The optimizer called PegasosQSVC is now used in Qiskit, and that’s a big step forward. We’ll explore this in our article. We will create a situation like the ones cyberdefense experts usually handle and show how this algorithm can be helpful. Think about this: a security weak spot in camera systems can be taken advantage of. It’s not just an imagined problem — it’s a real issue in today’s fast-changing world of cybersecurity.
We’re looking for an ML algorithm that can explore a large IoT network (like a city, state, or country) and find security cameras based on their unique traffic features. After finding them, the next important step is to add them to your list, get them ready for crucial updates, and fix any issues. Finding every security camera is a big job, so we suggest making a binary classifier algorithm. This algorithm can look at network traffic and easily tell if the traffic is coming from a camera. Then, it can start other defense actions.

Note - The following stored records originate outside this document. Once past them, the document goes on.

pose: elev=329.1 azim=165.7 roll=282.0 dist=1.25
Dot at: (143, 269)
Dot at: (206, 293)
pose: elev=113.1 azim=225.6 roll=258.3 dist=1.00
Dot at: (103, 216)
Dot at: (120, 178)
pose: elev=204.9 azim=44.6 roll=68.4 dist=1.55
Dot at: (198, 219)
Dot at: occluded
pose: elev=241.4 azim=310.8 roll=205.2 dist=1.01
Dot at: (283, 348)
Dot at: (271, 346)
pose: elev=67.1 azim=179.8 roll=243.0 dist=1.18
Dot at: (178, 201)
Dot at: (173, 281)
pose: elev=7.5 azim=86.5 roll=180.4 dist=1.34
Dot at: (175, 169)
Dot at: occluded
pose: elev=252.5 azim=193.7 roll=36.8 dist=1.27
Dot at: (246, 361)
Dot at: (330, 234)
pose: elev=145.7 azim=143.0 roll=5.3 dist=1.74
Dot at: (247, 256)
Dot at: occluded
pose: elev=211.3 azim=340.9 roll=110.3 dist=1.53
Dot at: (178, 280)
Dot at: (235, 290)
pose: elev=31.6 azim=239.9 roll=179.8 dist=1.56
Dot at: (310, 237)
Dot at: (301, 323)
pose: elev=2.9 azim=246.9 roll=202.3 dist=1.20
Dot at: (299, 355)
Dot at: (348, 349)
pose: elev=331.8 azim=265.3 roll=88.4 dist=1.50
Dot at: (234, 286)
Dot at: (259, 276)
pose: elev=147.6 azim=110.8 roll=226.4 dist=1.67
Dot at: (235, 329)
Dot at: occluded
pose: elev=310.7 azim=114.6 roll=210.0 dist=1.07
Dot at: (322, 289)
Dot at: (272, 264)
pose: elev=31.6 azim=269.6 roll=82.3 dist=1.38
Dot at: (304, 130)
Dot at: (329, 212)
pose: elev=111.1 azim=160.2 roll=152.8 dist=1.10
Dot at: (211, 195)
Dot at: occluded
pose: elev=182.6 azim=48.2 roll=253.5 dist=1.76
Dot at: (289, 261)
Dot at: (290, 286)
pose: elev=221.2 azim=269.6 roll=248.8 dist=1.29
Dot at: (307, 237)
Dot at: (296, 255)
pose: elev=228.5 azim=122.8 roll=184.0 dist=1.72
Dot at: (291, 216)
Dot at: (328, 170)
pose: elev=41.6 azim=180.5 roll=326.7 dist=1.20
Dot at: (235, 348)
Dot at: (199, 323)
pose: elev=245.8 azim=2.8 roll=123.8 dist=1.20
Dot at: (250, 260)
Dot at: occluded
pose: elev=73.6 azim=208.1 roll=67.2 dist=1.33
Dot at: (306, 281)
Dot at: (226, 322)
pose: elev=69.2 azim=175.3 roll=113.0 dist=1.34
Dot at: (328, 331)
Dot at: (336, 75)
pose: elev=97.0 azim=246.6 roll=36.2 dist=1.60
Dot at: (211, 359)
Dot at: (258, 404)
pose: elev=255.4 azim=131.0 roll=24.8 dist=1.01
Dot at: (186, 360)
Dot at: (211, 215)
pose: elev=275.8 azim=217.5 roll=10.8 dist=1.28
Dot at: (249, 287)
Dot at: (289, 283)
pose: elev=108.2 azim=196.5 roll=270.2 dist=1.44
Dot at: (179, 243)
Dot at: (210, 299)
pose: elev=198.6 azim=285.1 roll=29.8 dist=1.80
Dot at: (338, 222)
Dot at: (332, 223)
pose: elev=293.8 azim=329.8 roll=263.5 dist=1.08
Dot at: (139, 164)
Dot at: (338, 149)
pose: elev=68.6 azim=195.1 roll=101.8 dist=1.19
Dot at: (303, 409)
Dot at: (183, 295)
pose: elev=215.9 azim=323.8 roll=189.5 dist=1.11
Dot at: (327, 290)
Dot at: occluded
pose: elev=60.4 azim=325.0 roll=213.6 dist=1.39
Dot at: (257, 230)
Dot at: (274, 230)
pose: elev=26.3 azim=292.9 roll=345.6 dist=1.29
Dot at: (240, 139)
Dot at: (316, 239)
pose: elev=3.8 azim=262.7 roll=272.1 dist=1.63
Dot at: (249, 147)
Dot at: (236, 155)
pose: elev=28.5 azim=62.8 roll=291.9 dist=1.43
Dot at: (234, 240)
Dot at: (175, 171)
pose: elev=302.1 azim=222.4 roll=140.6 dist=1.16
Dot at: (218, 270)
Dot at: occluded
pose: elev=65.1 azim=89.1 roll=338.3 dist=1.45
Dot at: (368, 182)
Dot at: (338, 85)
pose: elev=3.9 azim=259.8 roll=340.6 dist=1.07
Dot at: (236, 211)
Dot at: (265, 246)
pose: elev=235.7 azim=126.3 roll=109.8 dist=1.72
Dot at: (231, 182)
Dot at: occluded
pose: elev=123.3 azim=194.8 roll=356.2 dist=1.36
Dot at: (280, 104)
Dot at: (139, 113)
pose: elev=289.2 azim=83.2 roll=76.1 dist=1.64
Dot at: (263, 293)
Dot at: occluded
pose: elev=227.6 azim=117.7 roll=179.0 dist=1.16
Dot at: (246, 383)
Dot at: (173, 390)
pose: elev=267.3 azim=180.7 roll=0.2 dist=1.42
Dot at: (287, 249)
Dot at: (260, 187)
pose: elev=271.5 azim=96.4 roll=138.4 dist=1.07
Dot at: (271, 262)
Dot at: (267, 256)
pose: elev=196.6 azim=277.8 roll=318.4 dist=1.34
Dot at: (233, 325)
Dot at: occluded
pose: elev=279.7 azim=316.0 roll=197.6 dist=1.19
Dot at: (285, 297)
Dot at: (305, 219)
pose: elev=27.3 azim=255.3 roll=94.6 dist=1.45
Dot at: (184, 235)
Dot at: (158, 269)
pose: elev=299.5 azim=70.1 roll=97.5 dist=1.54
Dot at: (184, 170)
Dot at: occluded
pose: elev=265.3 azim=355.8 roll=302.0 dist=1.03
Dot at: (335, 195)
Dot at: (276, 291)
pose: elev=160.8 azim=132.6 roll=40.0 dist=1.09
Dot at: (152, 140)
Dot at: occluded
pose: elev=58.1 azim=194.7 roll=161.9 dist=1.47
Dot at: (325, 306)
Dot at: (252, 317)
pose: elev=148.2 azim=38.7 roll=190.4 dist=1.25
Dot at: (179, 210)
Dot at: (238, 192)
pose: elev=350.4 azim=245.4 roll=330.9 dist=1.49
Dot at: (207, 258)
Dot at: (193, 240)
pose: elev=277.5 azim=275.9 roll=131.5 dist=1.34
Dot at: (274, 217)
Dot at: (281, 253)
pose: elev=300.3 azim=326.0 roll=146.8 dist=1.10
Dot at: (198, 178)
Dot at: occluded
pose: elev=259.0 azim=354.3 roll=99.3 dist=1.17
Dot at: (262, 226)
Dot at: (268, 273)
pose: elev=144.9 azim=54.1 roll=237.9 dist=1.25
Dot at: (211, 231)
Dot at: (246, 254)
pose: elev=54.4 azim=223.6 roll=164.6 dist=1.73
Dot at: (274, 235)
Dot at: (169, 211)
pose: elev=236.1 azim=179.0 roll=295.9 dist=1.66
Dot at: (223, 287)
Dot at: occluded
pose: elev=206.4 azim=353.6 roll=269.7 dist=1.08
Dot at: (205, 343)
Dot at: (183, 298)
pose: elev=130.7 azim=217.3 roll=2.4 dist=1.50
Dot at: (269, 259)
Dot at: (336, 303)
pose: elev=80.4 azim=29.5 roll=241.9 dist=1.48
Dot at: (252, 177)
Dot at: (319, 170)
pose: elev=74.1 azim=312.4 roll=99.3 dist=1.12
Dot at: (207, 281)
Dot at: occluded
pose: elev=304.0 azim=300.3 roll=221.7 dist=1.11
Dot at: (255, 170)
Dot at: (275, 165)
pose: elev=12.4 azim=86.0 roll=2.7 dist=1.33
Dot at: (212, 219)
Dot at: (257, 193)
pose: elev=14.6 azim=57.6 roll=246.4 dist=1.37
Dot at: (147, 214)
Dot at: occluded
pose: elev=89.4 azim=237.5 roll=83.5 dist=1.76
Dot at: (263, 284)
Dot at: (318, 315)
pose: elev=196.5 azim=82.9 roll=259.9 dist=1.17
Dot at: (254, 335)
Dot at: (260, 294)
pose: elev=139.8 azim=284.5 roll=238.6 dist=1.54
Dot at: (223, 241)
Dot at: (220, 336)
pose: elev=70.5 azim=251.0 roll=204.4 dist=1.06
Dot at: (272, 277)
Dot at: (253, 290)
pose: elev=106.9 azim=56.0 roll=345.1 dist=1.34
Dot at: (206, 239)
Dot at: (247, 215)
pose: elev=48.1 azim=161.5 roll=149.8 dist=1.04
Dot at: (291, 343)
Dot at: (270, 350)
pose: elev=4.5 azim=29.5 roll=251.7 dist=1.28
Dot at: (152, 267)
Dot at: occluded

We will use our collected data to create a standard test to see how well the PegasosQSVC algorithm works for us. This is a great tool to have because CCTV networks that spread across cities and countries are always at risk of being attacked or spied on, and being able to detect these issues quickly and correctly could make a big difference.
We got our example data from the Machine Learning for Cybersecurity Cookbook, Chapter 05. If you want to refer to it or use it again, you can find the train and test datasets here.
Step 1- classic benchmark and dimension reduction
Let's run this cell to make a benchmark with classic XGBoost before feature reduction:
!wget https://dgadata.blob.core.windows.net/dga/iot_devices_test.csv
!wget https://dgadata.blob.core.windows.net/dga/iot_devices_train.csv
import pandas as pd
from sklearn import preprocessing
from xgboost import XGBClassifier
from sklearn.metrics import confusion_matrix
training_data = pd.read_csv("iot_devices_train.csv")
testing_data = pd.read_csv("iot_devices_test.csv")
X_train, y_train = (
    training_data.loc[:, training_data.columns != "is_hackable"].values,
    training_data["is_hackable"],
)
X_test, y_test = (
    testing_data.loc[:, testing_data.columns != "is_hackable"].values,
    testing_data["is_hackable"],
)
testing_data["is_hackable"].unique()
from sklearn import preprocessing
le = preprocessing.LabelEncoder()
le.fit(training_data["is_hackable"].unique())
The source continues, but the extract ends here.